A Liberal government will help get our education system back to basics by focusing on explicit instruction and other evidence-based teaching methods which prioritise reading, writing, maths and science.
You can read more here:
Dan Jervis-Bardy
Greens say Trump tariff chaos should force another look at property tax concessions
Here’s some more detail on the Greens’ proposal:
The Greens tried to force Labor to revisit the tax concessions during bitter negotiations on housing legislation before conceding Anthony Albanese wouldn’t touch them.
Treasury officials did examine options last year to redesign the tax breaks before the government decided against resurrecting some version of the policies former Labor leader Bill Shorten took to the 2016 and 2019 elections.
Albanese and the treasurer, Jim Chalmers, have repeatedly ruled out changes in recent months, arguing that boosting supply – rather than winding back concessions for property investors – was the solution to the housing crisis.

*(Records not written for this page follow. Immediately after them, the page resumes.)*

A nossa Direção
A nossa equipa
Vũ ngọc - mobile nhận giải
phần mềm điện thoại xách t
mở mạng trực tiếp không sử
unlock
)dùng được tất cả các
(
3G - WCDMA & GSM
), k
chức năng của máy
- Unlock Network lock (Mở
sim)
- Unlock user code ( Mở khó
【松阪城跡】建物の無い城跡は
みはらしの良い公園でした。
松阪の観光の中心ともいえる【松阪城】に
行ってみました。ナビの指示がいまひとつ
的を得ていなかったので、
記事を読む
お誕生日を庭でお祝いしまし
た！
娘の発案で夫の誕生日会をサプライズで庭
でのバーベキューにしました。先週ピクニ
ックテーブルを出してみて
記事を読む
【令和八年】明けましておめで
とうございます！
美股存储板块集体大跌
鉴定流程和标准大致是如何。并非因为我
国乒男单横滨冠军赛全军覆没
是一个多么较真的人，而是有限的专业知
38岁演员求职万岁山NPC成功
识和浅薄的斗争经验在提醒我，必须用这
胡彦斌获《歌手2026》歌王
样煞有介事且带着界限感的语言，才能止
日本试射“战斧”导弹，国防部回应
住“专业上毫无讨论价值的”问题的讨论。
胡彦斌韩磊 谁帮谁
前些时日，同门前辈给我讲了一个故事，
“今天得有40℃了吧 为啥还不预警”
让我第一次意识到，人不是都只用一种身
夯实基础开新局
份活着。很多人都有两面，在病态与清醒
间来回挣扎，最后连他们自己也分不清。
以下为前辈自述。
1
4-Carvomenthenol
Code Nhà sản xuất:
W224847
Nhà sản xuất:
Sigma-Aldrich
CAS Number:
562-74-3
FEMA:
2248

Adam Bandt will put the issue back on the agenda today in a speech before the National Press Club, claiming the global stock market turmoil caused by Trump’s tariffs has made reform even more necessary and urgent. The Greens leader is expected to tellsay:
Renters and first home buyers may get smashed even further in the next few months as wealthy investors spooked by Trump leave stocks and shares and pile into property, pushing house prices into the stratosphere.
Investors with big money behind them could jump into the housing market because of these incentives and lower interest rates, while first homebuyers with their life savings would be priced out of the already overheated market.

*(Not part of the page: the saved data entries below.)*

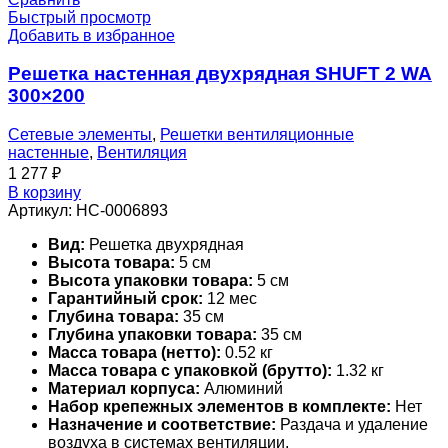
Быстрый просмотр
Добавить в избранное
Решетка настенная двухрядная SHUFT 2 WA
300×200
Сетевые элементы
,
Решетки вентиляционные
настенные
,
Вентиляция
1 277
₽
В корзину
Артикул:
НС-0006893
Вид:
Решетка двухрядная
Высота товара:
5 см
Высота упаковки товара:
5 см
Гарантийный срок:
12 мес
Глубина товара:
35 см
Глубина упаковки товара:
35 см
Масса товара (нетто):
0.52 кг
Масса товара с упаковкой (брутто):
1.32 кг
Материал корпуса:
Алюминий
Набор крепежных элементов в комплекте:
Нет
Назначение и соответствие:
Раздача и удаление
воздуха в системах вентиляции,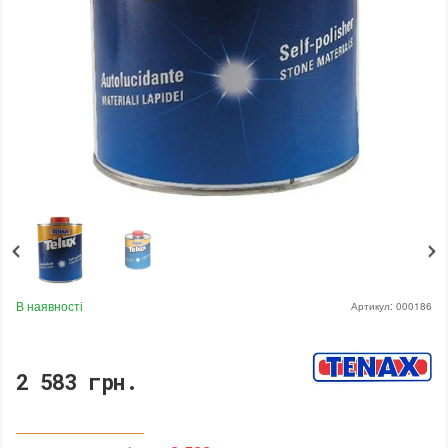
В наявності
Артикул:
000186
2 583 грн.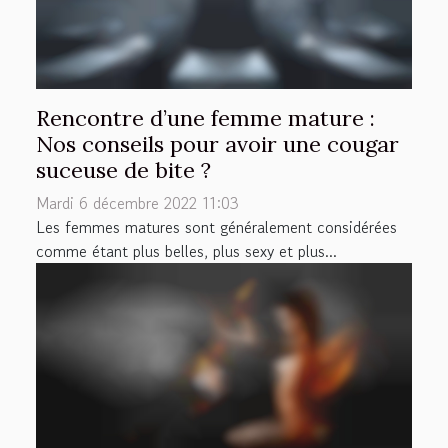
Rencontre d’une femme mature :
Nos conseils pour avoir une cougar
suceuse de bite ?
Mardi 6 décembre 2022 11:03
Les femmes matures sont généralement considérées
comme étant plus belles, plus sexy et plus...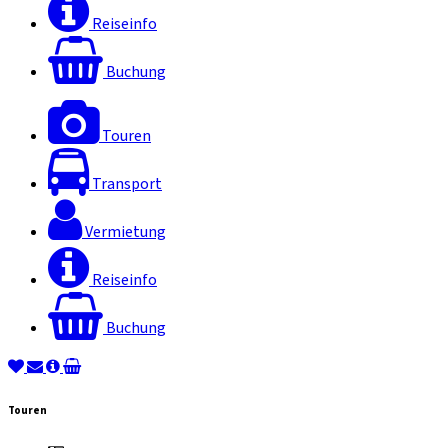
Reiseinfo
Buchung
Touren
Transport
Vermietung
Reiseinfo
Buchung
Touren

Under the Greens’ proposal, negative gearing and the 50% capital gains discount would be grandfathered and restricted to one property to protect “mum and dad investors”.
Good morning
Catie McLeod
Hello. I’ll be with you on the blog this morning, where we will continue our coverage of the federal election campaign.
Adam Bandt is set to revive the political fight over negative gearing and capital gains tax as the Greens leader uses Donald Trump’s “global tariff mayhem” to mount a fresh case to wind back the concessions. Bandt will use a speech to the National Press Club to announce the minor party will insist on changes to the tax breaks in a hung parliament.
I’ll bring you more on this shortly.
Neither Anthony Albanese or Peter Dutton made a major misstep in the Sky News forum in western Sydney as the two leaders held their first debate last night. Albanese was voted the winner in a poll of 100 undecided voters; the PM won 44 votes, Dutton won 35 and 21 remained undecided.
The treasurer, Jim Chalmers, and the opposition’s treasury spokesperson, Angus Taylor, will have their own televised debate tonight.